Nine-parameter box outputs:
------------------------------------

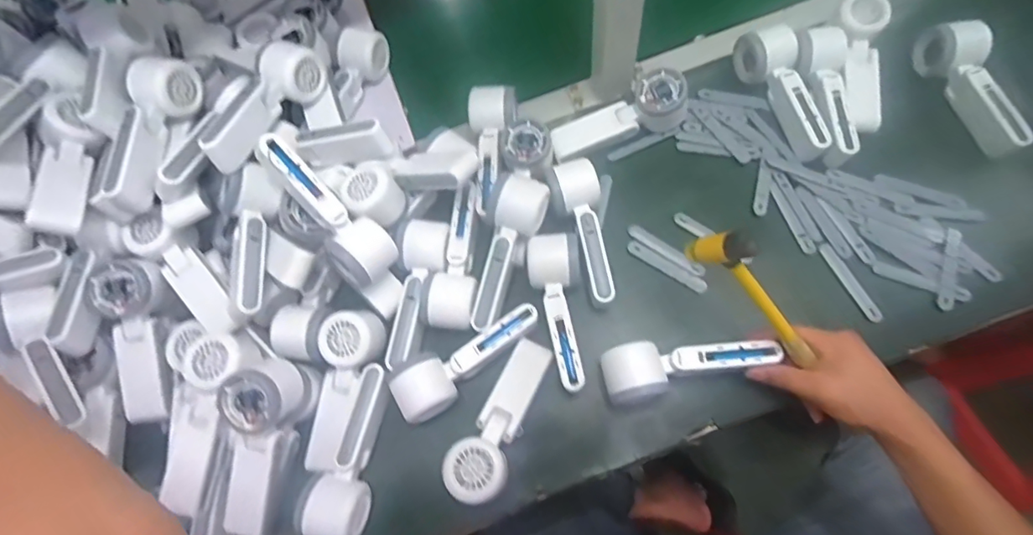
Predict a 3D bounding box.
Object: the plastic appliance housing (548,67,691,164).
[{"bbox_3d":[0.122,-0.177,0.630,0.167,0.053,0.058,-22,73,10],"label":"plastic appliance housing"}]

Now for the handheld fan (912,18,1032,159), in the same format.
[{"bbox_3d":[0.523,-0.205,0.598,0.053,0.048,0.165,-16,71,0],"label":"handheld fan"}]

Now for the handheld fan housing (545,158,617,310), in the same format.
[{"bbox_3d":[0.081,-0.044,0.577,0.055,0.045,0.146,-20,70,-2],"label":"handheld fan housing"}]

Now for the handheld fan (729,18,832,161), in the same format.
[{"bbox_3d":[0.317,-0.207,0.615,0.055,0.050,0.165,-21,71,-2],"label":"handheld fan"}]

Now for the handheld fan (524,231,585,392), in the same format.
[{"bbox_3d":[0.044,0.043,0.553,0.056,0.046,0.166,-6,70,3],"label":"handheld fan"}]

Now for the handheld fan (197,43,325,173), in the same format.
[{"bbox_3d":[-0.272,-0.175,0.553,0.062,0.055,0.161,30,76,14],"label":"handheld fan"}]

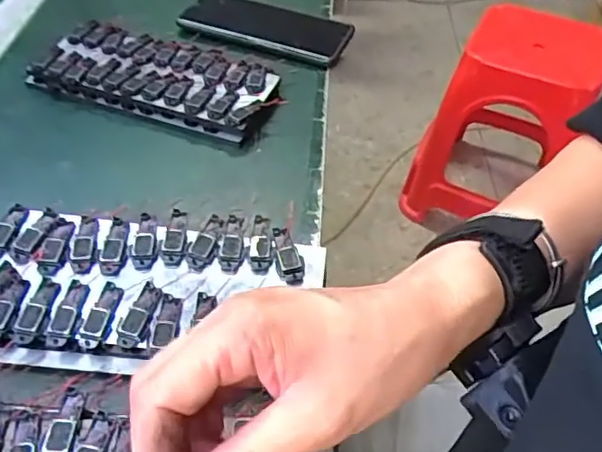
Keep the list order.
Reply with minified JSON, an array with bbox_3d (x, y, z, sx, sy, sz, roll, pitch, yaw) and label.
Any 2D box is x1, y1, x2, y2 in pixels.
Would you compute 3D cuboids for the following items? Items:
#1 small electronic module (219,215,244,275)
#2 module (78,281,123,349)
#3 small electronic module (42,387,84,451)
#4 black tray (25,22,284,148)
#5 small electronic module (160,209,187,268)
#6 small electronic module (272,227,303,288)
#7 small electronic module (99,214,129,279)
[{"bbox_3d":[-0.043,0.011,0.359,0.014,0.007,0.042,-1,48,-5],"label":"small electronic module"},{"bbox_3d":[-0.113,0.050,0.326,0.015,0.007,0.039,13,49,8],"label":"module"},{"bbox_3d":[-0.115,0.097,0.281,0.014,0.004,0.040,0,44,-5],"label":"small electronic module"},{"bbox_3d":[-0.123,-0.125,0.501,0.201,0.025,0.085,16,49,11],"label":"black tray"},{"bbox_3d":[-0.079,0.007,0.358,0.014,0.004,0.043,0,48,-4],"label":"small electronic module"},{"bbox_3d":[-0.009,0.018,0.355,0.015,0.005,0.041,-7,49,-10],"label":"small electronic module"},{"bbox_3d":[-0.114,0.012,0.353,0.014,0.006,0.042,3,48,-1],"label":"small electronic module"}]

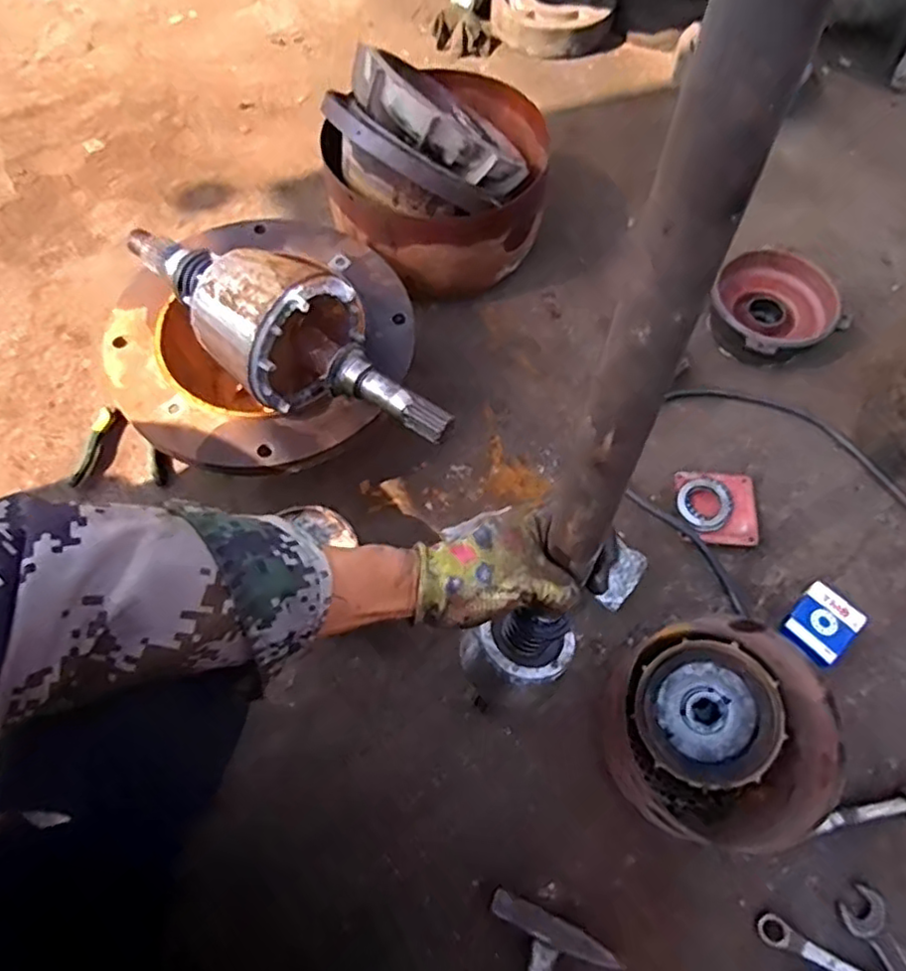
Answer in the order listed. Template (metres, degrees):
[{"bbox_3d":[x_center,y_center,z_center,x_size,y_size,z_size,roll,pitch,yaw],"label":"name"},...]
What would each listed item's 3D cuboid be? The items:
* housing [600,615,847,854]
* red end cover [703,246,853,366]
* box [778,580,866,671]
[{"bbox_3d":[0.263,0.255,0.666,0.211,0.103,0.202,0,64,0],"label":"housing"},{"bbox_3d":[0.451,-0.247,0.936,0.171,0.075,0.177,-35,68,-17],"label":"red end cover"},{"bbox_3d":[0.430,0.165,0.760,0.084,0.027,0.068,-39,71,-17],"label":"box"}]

------------------------------------

_TASK ITEM:_
Where a line in the entries holds "items", copy that line.

_RESULT:_
Would you compute 3D cuboids for the following items? Items:
What would each listed item's 3D cuboid be? The items:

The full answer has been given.